Better yet, consider changing your perspective and feeling and acting more positively. Yes, you have a problem, but it is solvable. Explain it, acknowledge it when it occurs, have a good time in spite of it, and get on with resolving it.

RESOLVING PROBLEMS

CHAPTER EIGHTEEN

Getting the Most from
Your Self-Help Program

Everything has gone to pot. The tension about sex has infected every part of our lives. We don’t touch anymore, we don’t have fun, and both of us blow up at the slightest pretext. I feel bad all the time, and I’m sure she does too
.
—Man, 42

Let’s face it. It’s no fun to have a sex problem, and the prospect of having to follow my suggestions isn’t the most exciting idea you’ve ever heard of. You have my sympathy. Over the years I’ve followed various athletic, dietary, medical, and therapeutic regimens myself, and I think I know what you’re feeling. I did very well with some of my programs, fared less well with others, and failed completely with a few. But I learned something important: I did best when I made the programs fun. When I had to rely on willpower alone and grit my teeth every time I had to do something, I didn’t do very well. In fact, it didn’t take long before I was off that program altogether. I also did best when I clearly understood what I was doing and stuck to a schedule.

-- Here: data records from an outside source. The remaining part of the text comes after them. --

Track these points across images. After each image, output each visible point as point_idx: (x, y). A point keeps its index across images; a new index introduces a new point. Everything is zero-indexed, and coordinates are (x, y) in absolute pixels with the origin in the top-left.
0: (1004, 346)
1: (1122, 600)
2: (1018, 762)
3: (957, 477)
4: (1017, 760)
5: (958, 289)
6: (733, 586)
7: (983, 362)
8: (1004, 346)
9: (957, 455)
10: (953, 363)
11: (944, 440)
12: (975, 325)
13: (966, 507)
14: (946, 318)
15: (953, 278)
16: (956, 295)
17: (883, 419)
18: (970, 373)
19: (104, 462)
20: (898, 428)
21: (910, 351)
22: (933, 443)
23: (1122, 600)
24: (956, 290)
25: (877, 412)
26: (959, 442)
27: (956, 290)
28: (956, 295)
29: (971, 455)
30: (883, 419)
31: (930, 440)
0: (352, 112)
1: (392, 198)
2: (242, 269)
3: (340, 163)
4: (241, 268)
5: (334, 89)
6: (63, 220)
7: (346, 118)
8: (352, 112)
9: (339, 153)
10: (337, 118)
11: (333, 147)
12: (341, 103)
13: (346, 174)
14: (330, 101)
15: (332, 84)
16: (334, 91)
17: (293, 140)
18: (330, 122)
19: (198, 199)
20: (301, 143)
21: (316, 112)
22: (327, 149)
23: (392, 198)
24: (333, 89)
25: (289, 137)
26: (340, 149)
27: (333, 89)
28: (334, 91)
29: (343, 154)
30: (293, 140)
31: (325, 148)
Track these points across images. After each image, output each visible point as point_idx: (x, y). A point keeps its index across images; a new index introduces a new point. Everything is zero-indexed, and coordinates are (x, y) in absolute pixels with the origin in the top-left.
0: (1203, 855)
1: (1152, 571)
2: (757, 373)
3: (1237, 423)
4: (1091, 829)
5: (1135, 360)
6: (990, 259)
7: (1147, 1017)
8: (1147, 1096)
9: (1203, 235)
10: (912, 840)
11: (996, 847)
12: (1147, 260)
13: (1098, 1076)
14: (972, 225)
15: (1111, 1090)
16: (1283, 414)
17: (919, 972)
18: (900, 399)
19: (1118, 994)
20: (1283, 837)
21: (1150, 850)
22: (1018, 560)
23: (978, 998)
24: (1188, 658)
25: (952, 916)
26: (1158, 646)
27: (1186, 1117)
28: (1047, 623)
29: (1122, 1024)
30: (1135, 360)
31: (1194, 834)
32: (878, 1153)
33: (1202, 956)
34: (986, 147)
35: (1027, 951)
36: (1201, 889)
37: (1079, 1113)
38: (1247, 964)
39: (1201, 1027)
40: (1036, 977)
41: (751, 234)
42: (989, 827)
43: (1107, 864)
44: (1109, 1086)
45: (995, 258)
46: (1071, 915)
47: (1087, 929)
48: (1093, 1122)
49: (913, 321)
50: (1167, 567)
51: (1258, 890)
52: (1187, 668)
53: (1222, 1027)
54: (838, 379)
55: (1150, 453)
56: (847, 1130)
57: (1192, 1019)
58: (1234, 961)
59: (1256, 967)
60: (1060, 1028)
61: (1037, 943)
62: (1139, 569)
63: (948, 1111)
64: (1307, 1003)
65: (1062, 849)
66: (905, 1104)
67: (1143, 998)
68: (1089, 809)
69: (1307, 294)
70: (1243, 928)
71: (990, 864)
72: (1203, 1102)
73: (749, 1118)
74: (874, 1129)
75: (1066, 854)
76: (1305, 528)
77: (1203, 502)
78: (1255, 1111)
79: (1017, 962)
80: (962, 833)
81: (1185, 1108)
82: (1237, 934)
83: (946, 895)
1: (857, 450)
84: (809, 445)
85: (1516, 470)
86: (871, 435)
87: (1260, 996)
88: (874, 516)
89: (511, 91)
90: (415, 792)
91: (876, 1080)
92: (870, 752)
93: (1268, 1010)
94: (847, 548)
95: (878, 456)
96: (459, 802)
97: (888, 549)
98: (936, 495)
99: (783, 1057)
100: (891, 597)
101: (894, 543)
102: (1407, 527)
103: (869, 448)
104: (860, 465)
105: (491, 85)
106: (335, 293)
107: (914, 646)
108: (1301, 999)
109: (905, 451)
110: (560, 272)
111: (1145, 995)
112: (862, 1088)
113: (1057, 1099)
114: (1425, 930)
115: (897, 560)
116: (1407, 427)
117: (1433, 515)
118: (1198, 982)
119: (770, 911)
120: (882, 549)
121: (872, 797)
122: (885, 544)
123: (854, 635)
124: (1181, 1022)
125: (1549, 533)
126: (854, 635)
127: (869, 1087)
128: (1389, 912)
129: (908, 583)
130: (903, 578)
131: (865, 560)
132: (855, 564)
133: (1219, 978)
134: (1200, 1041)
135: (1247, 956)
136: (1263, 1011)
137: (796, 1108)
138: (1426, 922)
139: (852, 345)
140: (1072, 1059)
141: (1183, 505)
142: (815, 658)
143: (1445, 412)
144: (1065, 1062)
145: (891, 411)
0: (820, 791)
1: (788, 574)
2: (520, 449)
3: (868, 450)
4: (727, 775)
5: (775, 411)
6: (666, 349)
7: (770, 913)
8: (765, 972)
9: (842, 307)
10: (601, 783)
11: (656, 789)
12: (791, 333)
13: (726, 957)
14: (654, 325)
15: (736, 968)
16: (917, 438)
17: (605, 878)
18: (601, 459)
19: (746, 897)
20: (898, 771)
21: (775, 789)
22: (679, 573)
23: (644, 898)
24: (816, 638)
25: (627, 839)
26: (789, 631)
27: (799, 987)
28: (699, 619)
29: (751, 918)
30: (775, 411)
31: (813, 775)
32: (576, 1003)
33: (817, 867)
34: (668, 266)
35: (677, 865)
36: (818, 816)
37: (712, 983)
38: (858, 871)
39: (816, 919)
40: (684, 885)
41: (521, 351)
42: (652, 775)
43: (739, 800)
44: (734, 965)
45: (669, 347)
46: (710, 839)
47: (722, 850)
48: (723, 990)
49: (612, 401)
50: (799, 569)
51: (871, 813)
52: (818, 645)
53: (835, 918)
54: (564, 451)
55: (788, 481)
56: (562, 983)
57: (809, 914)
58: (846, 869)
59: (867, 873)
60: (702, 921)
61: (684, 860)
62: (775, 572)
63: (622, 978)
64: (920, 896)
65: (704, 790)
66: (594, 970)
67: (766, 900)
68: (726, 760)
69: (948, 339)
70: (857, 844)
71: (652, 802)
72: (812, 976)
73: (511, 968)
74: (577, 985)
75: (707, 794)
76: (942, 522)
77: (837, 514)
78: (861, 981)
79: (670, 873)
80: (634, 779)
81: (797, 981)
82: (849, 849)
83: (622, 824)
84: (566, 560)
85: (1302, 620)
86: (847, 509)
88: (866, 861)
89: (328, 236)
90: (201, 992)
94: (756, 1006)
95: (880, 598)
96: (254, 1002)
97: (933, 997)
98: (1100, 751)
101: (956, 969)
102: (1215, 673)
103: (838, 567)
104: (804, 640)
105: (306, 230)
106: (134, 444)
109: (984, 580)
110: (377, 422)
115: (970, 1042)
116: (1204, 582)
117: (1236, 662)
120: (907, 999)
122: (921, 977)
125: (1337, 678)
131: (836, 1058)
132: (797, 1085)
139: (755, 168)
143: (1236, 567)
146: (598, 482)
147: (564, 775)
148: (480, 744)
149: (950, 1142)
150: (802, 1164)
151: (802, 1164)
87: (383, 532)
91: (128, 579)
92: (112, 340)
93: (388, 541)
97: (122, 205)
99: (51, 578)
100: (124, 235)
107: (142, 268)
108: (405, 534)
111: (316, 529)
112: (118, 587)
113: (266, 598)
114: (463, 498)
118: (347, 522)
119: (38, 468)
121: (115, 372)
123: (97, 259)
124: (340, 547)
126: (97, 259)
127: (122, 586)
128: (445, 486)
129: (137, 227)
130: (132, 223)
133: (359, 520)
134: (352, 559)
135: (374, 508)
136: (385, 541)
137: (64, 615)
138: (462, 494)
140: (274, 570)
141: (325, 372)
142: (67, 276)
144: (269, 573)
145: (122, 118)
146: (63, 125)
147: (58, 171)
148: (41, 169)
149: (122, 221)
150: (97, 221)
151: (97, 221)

I’m surprised at how many people plunge into a self-help program without doing the proper thinking and planning ahead of time and then just as quickly drop the program. This is why most people who join health clubs show up only a few times and are never heard from again.

To work productively on a sex problem and maximize the chances of a successful outcome, three general requirements must be met: (1) if you’re in a relationship, you need to get it in as good a shape as possible; (2) you need to understand what will be asked of you and to make the necessary arrangements; and (3) you need to get your mind working with you instead
of against you. These three topics are covered in this and the following chapter.